You can at least tell them in advance, as common sense, that you are not a big eater.

True, it is best not to leave anything on your plate. So all you have to do is to avoid being served more than you can eat in the first place.

Simple as that.
by Uco (guest) rate this post as useful

Re: Eating disorders and host family? 2012/6/7 12:37
At least, you should tell them something about you have some eating disorder, otherwise, they would think they or their foods provided are causing you sick while in Japan. They would take every effort to keep your weight up. You know what I mean.
by Jay Key (guest) rate this post as useful

Re: Eating disorders and host family? 2012/6/9 21:52
You are holding yourself back. This is your time to fly and be you! You are going to have a great time in Japan. It's also about growing up - You need to be considerate of the people who are going to let you into their home- be responsible -don't start self talking into some downward spiral of doubt - because that's what you are doing - you can spot it a mile off. Start looking beyond yourself, get involved and start thinking of others and what you can do for them (rather than the other way around.) Japan will be a great place where you can be your own person - the person you want to be. Don't stress about food. Anyway, generally people eat tiny portions - compared to what's put on the plate in western countries. You'll be so busy with doing new stuff & moving forward and having a great life. Why don't you also get involved in some volunteer work with people or animals? Growing up is about seeing beyond yourself to the wider world around you.
by sam (guest) rate this post as useful

Re: Eating disorders and host family? 2012/6/9 22:26
I do think you should tell them in advance via a native speaker, or have your language school tell them. It's nothing to be ashamed of, and I am sure that there are eating disorders in Japan just as there are in most places in the world.

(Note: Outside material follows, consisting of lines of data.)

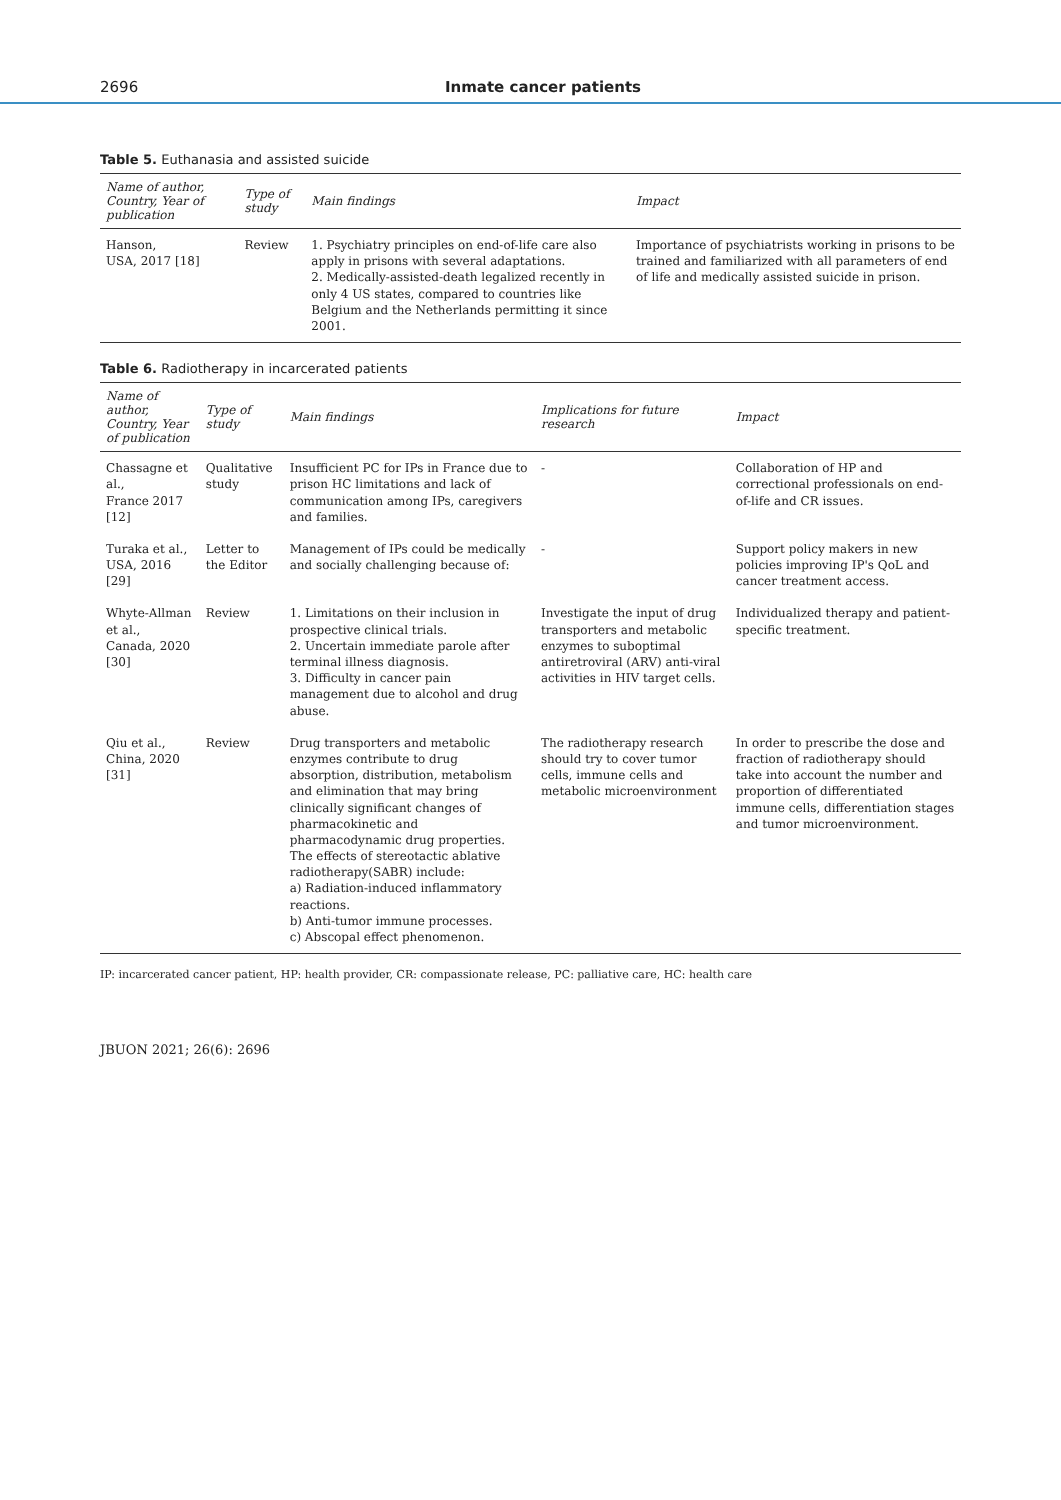2696 Inmate cancer patients
Table 5. Euthanasia and assisted suicide
| Name of author, Country, Year of publication | Type of study | Main findings | Impact |
| --- | --- | --- | --- |
| Hanson, USA, 2017 [18] | Review | 1. Psychiatry principles on end-of-life care also apply in prisons with several adaptations. 2. Medically-assisted-death legalized recently in only 4 US states, compared to countries like Belgium and the Netherlands permitting it since 2001. | Importance of psychiatrists working in prisons to be trained and familiarized with all parameters of end of life and medically assisted suicide in prison. |
Table 6. Radiotherapy in incarcerated patients
| Name of author, Country, Year of publication | Type of study | Main findings | Implications for future research | Impact |
| --- | --- | --- | --- | --- |
| Chassagne et al., France 2017 [12] | Qualitative study | Insufficient PC for IPs in France due to prison HC limitations and lack of communication among IPs, caregivers and families. | - | Collaboration of HP and correctional professionals on end-of-life and CR issues. |
| Turaka et al., USA, 2016 [29] | Letter to the Editor | Management of IPs could be medically and socially challenging because of: | - | Support policy makers in new policies improving IP's QoL and cancer treatment access. |
| Whyte-Allman et al., Canada, 2020 [30] | Review | 1. Limitations on their inclusion in prospective clinical trials. 2. Uncertain immediate parole after terminal illness diagnosis. 3. Difficulty in cancer pain management due to alcohol and drug abuse. | Investigate the input of drug transporters and metabolic enzymes to suboptimal antiretroviral (ARV) anti-viral activities in HIV target cells. | Individualized therapy and patient-specific treatment. |
| Qiu et al., China, 2020 [31] | Review | Drug transporters and metabolic enzymes contribute to drug absorption, distribution, metabolism and elimination that may bring clinically significant changes of pharmacokinetic and pharmacodynamic drug properties. The effects of stereotactic ablative radiotherapy(SABR) include: a) Radiation-induced inflammatory reactions. b) Anti-tumor immune processes. c) Abscopal effect phenomenon. | The radiotherapy research should try to cover tumor cells, immune cells and metabolic microenvironment | In order to prescribe the dose and fraction of radiotherapy should take into account the number and proportion of differentiated immune cells, differentiation stages and tumor microenvironment. |
IP: incarcerated cancer patient, HP: health provider, CR: compassionate release, PC: palliative care, HC: health care
JBUON 2021; 26(6): 2696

Explain that you are working hard to recover from your disorder, and that while you are happy to try to eat everything, you can only manage to eat little and often - just as you explained it here. This will prevent any misunderstanding about appreciating their hospitality and I am sure that they will try to help and be considerate of you, as anyone would to a guest in their home. I'm not Japanese, but there is nothing in your post that would make me not want you as a guest - I would far rather host a small eater than an overly fussy one who won't try new things!

Apart from that, do as the poster above said - be optimistic, be proud of yourself for achieving what you have, and be happy about being in Japan. Enjoy your time there, and I am sure that if your hosts can see that you are happy, glad to be in their home and enjoying yourself there will be no problem at all.
by ... (guest) rate this post as useful

Re: Eating disorders and host family? 2012/6/16 08:42
If you feel uncomfortable telling them about your disorder, definitely mention that you only eat small portions or are a light eater. It would help them understand. From what I have heard, a large portion teen Japanese girls eat lightly in comparison to people that live in the states.

I'm what I would call a muncher - I eat small portions, only a little more frequently (maybe 4 times a day?). In high school, I would map out the classes I could eat in and spread my homemade lunch over two or three periods. I also eat very slowly (like 30 minutes to eat dinner).

Don't feel bad about yourself! Everyone is wonderful in their own way - just because you are working through problems doesn't change that fact.

If you ever need inspiration, please listen to Pink's song F**king Perfect. Or post on the forums! Most people will do their best to help support you and just forget about any meanies that say differently. ^^
by RaikouNeko rate this post as useful

Re: Eating disorders and host family? 2012/6/23 14:08
I feel for you and your disorder. My daughter too has a disorder pulling hair. She was turned down 3 times. The social culture can be cruel at times but my daughter got around it and now enjoying her time there as I speak. It is best to tell them because it will be a problem if you don't. They will love to cook and entertain you till you are so tired. There might be host families outside the traditional school system that will take you. Good luck and God speed your desires.